August 19, 2018

Back to VCCA


I'm happy to hide out at Virginia Center for Creative Arts in these waning days of summer. The first thing I noticed upon arrival was how green it smells--I love DC, but you don't get layers of flower, grass, and pine, nor so many butterflies. A frog that lurks outside my studio. There's a magnificent spider that I'm pretty sure is a brown widow, not a black one. I'm staying clear just in case. 


Because this is my fourth time here, it's easier to slip into a rhythm: I enjoy being social at breakfast or at lunch but not both. I knew to bring my own orange juice, my own blanket, and a bottle of scotch. I'm trying to spend only an hour a day on email, isolated to the leather couch in the living room. I've got a stack of books and lit mags to devour, and W8 has a comfy reclining chair. I'm happy to see a number of friends listed as past occupants. 

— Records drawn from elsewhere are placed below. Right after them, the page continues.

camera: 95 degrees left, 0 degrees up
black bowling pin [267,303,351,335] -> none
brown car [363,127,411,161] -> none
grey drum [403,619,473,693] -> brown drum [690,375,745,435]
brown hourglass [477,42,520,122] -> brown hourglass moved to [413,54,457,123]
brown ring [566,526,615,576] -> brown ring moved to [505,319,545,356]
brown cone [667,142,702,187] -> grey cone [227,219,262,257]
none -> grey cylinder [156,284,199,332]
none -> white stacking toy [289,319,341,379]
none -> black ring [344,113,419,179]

The first night I arrived (9 PM, after stopping off for dinner in Charlottesville), everything was absolutely dead quiet. I worried I'd be the only night-owl. Turned out everyone was just over at the Amherst County Fair, the first time they've had one here in over forty years. The next night, we adventured to the lake on Sweet Briar's campus to see a fellow's installation art (a prototype); another fellow read a story he'd written while here, and a third opened up her studio for an impromptu look at her paintings. 








This, I thought. I've missed this. Although I've traveled quite a bit for poetry since I was last at VCCA, there's nothing like being here. Then, last night, I headed over to the fair. 







I wish I could say this time is all about recharging creative energy. I have over 1,500 pages to evaluate (literally) of work not mine, some of which requires line edits. Yet this is also my chance to push-pin the pages of the fourth collection to the walls, and live amongst them. There's a distinct type of edit that gets done when I look at pages casually, skipping around, and compare adjacent shapes of poems. I catch redundancies of phrase I did not see before. 







I'm still deciding three sections or four, and which poem will close the manuscript. But my resolve holds: this book is a book. I'm excited to tell you more about it soon.